A new Los Angeles Times/Bloomberg national poll shows Bagley is far from alone. The survey found that nearly three-quarters of respondents thought the lack of regulation was partly responsible for the current financial and housing crises. The need for stronger regulation of financial markets was cited most as the top issue for the presidential candidates to address in the remaining weeks of the campaign.

And nearly half of those surveyed now think there is too little regulation of business.

"I always thought the least amount of government in people's lives, the better," said Bagley, 29, a poll respondent who was contacted in a follow-up interview. "But now you see what happens when you take it to the extreme."

The findings underscore deep concern in the nation's economy.

Nine out of 10 polled said the economy was doing badly. More than three-quarters said the country was facing a crisis, and more than half worried that the downturn would threaten their household's financial security.

Questions about what role government should play in preventing the crisis have moved to the forefront three weeks before Americans pick their new president and as the details of a $700-billion federal rescue plan to shore up the nation's financial system begin to unfold.
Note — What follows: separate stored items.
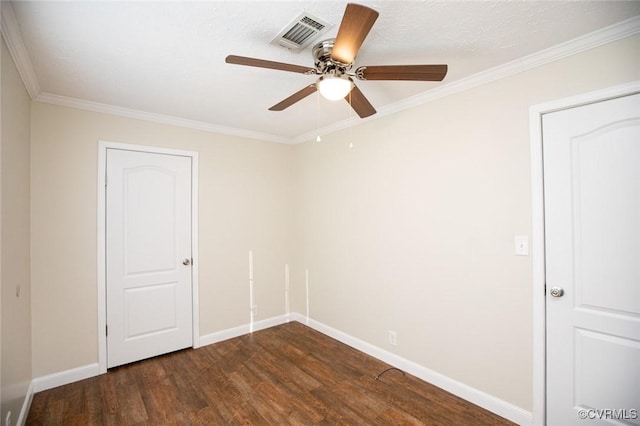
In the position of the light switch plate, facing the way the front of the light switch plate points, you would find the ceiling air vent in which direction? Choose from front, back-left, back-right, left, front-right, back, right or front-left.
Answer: front-right

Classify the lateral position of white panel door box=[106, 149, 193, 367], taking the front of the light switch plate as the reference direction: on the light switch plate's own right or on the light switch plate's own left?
on the light switch plate's own right

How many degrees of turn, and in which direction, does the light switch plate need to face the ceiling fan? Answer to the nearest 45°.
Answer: approximately 45° to its right
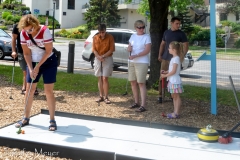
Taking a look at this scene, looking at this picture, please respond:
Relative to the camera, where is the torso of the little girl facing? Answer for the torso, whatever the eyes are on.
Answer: to the viewer's left

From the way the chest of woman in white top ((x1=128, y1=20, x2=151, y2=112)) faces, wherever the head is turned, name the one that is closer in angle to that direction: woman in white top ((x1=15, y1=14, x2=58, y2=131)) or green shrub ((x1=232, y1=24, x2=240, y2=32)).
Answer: the woman in white top

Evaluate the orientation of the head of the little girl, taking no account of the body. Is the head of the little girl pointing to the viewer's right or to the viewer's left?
to the viewer's left

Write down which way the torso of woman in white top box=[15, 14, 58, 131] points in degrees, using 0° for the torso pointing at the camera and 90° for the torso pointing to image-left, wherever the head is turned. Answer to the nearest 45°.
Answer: approximately 45°

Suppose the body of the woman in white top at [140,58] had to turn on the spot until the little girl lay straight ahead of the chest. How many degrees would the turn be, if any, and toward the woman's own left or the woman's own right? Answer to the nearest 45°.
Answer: approximately 90° to the woman's own left

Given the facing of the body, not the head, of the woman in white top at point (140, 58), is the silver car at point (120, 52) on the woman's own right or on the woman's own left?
on the woman's own right

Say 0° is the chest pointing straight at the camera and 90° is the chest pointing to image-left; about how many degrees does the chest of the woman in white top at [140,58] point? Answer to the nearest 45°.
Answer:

At least 70% of respondents in each of a wide range of demographic categories blame the absence of more regulation for the nation's economic troubles.

Asked to choose which of six economic issues was most important for Sens. John McCain and Barack Obama to address in their campaigns, respondents cited bolstering regulation most frequently -- roughly twice as often as they mentioned taxes, housing foreclosures and unemployment.

Overall, 45% of respondents said there was too little regulation in business; 27% said there was too much.

This was not always the case. L.A. Times polls conducted in 1991 and 1981 -- both times of economic unease -- found that only 29% and 18%, respectively, thought there was too little regulation of business and industry.

But the scope of the recent turmoil and decades of deregulation in Washington have probably contributed to reversing those attitudes.

"People are now seeing what happens when nothing is done," said Times Poll Director Susan Pinkus.

The survey of 1,543 adults was taken Friday through Monday and has a margin of sampling error of plus or minus 3 percentage points.

Among those who called for new regulations were 58% of Democrats and 24% of Republicans, along with 48% of those who live in households earning $100,000 or more a year and 48% of those with household incomes of $40,000 or less a year.

Asked if the government should provide assistance to homeowners facing foreclosure, 61% said they were in favor and 27% opposed such a measure. Only three months ago, a Times/Bloomberg poll found 55% supported government assistance and 36% opposed it.

"This never should have happened," said Rita Lopez, 73, a retiree in Denver. "A little more regulation and this wouldn't have been such a big thing."

The financial maelstrom could have been prevented, Lopez said, with a little common sense on the part of home buyers and lawmakers.

Lopez, who grew up as one of six children in rural Nebraska, said she learned early in life to live within her means. She and her husband have started buying necessities like toilet paper in bulk to save money. She has even resisted buying her favorite margarine at the grocery store after its price rose 50 cents.

Now Lopez's daughter is trying to sell her home in Denver, but she's finding the task difficult in a depressed real estate market. The dour economic outlook has raised anxiety in the Lopez family, as it has for many American households.

The 90% of Americans who said the economy was doing badly was the highest such figure since the Times Poll started asking the question in 1997. The previous high was 82%, registered in June.

The all-time low came in a January 1999 poll in which only 8% of people thought the economy was doing badly and 89% thought it was doing well. Then the technology bubble burst and about half of Americans began souring on the economy over the following years, polls showed.

While many more Americans appear to be willing to entrust the government with greater regulatory power, the poll found mixed support for the $700-billion relief package.